August, 15, 2004 archives
spamming the blog listing services
so as i’m cleaning up and optimizing blo.gs, i’ve stumbled across a huge set of spammed entries that came in via weblogs.com. this particular bunch will be easy to block going forward, and it inspired yet another couple of ping-spamming defenses.
one of the things i’m working on is doing better logging of some things so that i can more easily run reports that will show the statistical outliers. for example, most IP addresses only ping blo.gs a few times a day, at most. so addresses that do more than that are ripe for investigation.
also, since all updates are now going through a common function, i don’t need to worry about updating rules to handle direct pings as well as information imported from weblogs.com and blogger.com.
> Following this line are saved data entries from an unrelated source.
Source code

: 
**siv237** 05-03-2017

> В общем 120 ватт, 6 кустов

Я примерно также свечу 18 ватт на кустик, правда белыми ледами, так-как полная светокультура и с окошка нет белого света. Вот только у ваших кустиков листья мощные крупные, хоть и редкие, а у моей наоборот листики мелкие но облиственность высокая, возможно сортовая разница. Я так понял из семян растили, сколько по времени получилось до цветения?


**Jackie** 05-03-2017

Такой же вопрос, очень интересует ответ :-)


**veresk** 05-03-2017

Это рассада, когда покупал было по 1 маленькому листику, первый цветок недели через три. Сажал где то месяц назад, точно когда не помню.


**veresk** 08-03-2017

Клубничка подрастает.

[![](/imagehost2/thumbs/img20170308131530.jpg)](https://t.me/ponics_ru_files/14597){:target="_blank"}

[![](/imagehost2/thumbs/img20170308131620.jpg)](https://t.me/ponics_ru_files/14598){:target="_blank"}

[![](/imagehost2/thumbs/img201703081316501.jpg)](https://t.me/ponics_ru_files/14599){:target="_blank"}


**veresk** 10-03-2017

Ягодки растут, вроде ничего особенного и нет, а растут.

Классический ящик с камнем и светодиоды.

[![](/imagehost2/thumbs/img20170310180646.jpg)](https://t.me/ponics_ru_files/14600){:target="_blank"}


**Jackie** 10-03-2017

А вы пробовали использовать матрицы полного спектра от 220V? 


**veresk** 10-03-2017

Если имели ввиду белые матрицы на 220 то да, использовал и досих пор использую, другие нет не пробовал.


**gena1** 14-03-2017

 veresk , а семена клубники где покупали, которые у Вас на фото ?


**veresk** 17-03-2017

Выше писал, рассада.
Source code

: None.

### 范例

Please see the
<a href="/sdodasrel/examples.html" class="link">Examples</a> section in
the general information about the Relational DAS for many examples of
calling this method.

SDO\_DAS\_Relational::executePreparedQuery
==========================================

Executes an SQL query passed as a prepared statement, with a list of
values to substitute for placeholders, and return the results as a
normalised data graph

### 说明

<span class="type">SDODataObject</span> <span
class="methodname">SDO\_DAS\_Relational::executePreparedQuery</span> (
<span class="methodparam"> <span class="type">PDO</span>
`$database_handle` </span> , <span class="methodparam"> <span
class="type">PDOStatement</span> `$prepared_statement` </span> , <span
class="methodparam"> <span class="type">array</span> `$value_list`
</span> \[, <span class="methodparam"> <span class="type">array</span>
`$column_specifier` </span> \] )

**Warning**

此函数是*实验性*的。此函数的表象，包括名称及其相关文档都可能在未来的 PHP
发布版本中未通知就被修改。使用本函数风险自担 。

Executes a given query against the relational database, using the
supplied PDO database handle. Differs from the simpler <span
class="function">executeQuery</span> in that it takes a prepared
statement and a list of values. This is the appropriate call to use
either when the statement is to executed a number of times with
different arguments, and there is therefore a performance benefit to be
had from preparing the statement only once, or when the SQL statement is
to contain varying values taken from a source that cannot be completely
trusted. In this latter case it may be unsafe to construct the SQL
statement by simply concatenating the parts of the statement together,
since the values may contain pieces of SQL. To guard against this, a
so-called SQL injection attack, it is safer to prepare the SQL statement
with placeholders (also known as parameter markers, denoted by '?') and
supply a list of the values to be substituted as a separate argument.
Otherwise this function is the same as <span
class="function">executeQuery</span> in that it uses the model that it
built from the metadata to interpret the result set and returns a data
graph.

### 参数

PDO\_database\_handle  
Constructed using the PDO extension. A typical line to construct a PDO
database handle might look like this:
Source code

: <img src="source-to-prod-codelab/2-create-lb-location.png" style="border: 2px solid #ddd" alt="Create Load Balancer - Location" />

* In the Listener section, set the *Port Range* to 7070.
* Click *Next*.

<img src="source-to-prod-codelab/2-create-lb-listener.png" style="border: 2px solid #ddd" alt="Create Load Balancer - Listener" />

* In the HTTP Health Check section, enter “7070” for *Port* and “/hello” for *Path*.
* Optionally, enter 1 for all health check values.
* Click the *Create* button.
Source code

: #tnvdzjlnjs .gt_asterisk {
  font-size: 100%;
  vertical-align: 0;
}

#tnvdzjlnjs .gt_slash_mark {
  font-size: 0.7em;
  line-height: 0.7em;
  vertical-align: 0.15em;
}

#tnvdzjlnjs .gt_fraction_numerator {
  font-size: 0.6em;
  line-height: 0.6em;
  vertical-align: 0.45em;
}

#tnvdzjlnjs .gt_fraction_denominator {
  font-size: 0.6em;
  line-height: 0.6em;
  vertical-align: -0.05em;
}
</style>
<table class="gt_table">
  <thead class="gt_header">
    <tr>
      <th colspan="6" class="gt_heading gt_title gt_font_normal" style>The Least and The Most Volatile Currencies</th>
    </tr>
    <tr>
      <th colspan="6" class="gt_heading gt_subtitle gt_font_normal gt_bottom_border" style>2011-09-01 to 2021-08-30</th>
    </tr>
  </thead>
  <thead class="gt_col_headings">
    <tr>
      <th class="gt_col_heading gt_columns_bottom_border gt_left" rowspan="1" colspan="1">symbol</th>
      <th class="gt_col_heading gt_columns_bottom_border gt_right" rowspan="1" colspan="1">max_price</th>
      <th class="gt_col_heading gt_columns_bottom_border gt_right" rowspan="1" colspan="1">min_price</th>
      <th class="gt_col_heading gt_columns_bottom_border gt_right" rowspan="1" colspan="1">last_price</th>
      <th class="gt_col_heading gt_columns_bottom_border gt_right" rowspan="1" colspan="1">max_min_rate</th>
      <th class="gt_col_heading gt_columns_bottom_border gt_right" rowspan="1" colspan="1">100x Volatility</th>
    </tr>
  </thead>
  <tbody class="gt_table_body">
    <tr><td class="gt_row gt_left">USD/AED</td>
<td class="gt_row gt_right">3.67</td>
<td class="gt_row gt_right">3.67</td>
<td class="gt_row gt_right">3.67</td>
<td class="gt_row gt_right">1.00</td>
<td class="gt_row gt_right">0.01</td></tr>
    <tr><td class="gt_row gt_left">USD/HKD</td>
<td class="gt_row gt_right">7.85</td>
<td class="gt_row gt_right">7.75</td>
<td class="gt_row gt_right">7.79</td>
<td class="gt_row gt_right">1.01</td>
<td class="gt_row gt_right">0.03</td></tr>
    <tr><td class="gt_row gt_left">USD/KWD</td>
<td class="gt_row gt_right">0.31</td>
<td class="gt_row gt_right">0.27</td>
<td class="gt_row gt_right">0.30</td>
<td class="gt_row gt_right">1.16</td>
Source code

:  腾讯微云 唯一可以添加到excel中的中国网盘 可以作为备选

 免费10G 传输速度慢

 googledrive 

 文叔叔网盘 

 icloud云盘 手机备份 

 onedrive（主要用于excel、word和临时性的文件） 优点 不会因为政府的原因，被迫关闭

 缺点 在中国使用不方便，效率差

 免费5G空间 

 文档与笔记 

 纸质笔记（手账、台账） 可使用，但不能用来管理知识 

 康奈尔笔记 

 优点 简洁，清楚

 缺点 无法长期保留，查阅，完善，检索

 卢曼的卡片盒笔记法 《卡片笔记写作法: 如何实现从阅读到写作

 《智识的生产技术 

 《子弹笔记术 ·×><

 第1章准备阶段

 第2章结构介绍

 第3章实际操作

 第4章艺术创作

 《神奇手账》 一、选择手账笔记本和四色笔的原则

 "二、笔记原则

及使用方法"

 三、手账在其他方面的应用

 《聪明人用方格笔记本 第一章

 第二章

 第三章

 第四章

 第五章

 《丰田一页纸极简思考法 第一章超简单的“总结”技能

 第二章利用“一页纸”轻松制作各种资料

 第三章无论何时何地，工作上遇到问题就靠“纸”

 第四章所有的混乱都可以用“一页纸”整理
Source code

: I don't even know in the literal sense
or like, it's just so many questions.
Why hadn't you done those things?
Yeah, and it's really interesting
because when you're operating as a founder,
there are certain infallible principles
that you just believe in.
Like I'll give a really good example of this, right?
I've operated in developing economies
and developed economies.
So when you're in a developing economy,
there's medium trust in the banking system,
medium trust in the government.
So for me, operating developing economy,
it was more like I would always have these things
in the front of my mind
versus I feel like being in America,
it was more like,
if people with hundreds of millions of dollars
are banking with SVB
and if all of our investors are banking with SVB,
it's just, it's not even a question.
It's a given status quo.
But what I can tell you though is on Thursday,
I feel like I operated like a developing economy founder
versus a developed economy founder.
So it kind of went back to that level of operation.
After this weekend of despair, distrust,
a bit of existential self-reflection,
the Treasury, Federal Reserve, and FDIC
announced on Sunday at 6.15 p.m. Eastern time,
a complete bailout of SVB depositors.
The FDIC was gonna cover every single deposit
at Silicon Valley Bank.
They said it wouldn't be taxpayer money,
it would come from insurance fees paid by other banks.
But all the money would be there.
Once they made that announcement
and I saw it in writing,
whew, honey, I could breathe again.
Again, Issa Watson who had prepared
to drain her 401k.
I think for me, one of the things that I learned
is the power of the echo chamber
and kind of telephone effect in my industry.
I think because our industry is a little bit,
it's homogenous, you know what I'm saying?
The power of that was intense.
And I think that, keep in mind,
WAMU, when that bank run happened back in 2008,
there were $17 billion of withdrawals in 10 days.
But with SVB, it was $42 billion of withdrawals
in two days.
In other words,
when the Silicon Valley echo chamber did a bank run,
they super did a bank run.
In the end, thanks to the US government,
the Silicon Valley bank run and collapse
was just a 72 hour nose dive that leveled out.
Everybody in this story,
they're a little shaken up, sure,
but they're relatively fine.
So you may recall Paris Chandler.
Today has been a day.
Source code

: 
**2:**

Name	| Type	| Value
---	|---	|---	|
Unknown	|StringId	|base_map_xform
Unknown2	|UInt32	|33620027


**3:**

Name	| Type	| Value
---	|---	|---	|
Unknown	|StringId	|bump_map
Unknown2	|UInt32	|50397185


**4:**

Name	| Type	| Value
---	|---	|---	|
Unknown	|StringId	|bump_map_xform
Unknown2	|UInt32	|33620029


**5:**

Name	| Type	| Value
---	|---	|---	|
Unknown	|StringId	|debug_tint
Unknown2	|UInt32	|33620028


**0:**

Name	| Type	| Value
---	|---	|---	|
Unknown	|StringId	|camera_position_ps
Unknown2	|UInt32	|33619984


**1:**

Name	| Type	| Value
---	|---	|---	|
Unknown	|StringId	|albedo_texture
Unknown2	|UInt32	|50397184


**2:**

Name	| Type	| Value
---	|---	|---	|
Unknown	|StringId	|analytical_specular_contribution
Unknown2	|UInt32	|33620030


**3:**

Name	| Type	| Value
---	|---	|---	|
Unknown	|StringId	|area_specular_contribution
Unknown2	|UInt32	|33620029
i’m taking advantage of some nifty new features of mysql 4.1 to optimize some bits of the site, like b-tree indexes on in-memory tables. i’ve also converted everything over so that the database realizes that it is storing utf-8 data.
so the site is back up, and hopefully won’t need to be taken down for as long a period as it was today, at least for a while. i hope i’m done with the schema changes to the main blogs table, though. it takes about 20 minutes to rebuild the table each time i change the schema.
spammer fallout
one fallout effect of the ping spam i eliminated yesterday is that various blo.gs search queries appear as search results on the major search engines. so now when the search page gets a referral from one of those search engines, it redirects over to the fbi. originally, i was just making them submit the search manually. but these are obviously not bright people, and they just went ahead and did the search on blo.gs anyway. they really are that desperate for their free porn.
here’s a fun search that brought up a blo.gs search result: pictures of nude men in fishing waders
. in fact, it’s the top listing on google right now. (soon to be supplanted by this entry, i suppose.)
needless to say, the search engines are now excluded from the search page, and this will be a non-issue once the entries drop out of the search databases.